**** Zeilen zur Übung

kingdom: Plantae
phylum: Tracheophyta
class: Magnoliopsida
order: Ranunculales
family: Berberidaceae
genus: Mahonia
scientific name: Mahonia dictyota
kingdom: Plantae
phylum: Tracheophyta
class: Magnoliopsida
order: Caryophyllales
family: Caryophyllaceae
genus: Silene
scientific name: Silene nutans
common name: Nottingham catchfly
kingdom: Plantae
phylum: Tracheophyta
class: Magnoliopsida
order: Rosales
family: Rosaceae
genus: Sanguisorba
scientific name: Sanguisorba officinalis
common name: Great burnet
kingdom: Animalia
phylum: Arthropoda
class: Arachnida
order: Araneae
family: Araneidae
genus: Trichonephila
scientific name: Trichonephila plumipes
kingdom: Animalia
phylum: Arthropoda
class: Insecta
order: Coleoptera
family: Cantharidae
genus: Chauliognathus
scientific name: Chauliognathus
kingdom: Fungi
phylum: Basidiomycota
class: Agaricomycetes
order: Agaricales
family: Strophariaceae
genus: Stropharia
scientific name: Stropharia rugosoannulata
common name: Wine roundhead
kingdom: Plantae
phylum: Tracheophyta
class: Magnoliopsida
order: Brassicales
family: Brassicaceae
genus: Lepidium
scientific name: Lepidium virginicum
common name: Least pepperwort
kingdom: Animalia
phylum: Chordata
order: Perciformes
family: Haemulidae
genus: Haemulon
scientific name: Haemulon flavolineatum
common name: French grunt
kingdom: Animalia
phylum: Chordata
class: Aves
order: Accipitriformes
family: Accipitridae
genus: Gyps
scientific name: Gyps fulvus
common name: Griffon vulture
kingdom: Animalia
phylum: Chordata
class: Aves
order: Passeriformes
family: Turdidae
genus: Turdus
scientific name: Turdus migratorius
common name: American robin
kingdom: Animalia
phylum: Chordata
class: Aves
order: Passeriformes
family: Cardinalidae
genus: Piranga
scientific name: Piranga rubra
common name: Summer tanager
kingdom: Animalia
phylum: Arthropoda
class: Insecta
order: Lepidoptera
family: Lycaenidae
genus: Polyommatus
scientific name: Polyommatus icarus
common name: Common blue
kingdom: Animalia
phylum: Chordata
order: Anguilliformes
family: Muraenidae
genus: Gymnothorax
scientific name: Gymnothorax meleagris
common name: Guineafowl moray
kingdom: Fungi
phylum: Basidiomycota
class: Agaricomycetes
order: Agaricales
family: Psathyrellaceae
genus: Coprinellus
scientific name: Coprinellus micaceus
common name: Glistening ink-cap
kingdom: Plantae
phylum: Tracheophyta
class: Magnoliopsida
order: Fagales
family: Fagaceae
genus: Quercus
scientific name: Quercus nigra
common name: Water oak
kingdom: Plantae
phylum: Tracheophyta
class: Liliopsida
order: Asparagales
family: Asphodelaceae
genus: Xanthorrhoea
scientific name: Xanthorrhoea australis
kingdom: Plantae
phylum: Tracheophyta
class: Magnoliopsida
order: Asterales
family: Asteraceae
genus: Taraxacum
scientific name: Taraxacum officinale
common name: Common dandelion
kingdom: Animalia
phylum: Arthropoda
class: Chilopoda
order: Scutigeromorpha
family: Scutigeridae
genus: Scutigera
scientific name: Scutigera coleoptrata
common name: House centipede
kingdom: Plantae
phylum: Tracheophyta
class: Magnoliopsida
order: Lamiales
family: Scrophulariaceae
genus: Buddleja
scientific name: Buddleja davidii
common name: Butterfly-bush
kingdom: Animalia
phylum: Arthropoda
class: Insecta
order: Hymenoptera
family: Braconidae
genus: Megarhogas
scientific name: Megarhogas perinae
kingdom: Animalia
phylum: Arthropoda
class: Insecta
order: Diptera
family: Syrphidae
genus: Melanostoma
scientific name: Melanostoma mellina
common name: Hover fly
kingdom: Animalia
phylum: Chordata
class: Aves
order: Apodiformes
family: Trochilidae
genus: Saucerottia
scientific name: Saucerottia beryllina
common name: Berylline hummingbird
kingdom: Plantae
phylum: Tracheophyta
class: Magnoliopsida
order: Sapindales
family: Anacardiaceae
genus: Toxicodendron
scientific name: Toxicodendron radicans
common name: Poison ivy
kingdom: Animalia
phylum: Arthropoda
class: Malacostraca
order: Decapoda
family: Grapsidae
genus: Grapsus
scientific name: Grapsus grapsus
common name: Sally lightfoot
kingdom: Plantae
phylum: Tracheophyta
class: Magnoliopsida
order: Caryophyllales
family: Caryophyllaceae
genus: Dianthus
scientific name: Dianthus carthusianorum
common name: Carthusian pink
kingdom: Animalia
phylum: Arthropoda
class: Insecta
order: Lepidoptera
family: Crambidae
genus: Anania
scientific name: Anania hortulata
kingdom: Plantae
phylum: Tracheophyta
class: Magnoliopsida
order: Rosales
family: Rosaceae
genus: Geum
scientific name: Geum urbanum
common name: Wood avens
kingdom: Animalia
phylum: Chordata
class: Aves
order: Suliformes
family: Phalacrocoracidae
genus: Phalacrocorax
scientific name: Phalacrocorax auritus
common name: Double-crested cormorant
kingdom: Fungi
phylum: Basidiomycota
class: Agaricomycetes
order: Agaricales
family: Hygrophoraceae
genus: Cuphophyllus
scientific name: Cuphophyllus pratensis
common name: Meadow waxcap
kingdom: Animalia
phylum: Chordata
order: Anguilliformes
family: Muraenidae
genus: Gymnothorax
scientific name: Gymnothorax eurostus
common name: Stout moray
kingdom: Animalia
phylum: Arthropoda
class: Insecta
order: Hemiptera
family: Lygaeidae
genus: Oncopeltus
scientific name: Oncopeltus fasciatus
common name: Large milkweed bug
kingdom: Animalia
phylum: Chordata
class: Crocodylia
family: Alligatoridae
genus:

********

Bearbeite die Zeilen ab der Zeile, die „common name: Carthusian pink“ enthält, bis einschließlich der letzten Zeile, und gib nur diese wieder. Ersetze dabei „common name“ überall durch „vernacular name“ und lass alles andere unverändert.

Endgültige Antwort:
vernacular name: Carthusian pink
kingdom: Animalia
phylum: Arthropoda
class: Insecta
order: Lepidoptera
family: Crambidae
genus: Anania
scientific name: Anania hortulata
kingdom: Plantae
phylum: Tracheophyta
class: Magnoliopsida
order: Rosales
family: Rosaceae
genus: Geum
scientific name: Geum urbanum
vernacular name: Wood avens
kingdom: Animalia
phylum: Chordata
class: Aves
order: Suliformes
family: Phalacrocoracidae
genus: Phalacrocorax
scientific name: Phalacrocorax auritus
vernacular name: Double-crested cormorant
kingdom: Fungi
phylum: Basidiomycota
class: Agaricomycetes
order: Agaricales
family: Hygrophoraceae
genus: Cuphophyllus
scientific name: Cuphophyllus pratensis
vernacular name: Meadow waxcap
kingdom: Animalia
phylum: Chordata
order: Anguilliformes
family: Muraenidae
genus: Gymnothorax
scientific name: Gymnothorax eurostus
vernacular name: Stout moray
kingdom: Animalia
phylum: Arthropoda
class: Insecta
order: Hemiptera
family: Lygaeidae
genus: Oncopeltus
scientific name: Oncopeltus fasciatus
vernacular name: Large milkweed bug
kingdom: Animalia
phylum: Chordata
class: Crocodylia
family: Alligatoridae
genus:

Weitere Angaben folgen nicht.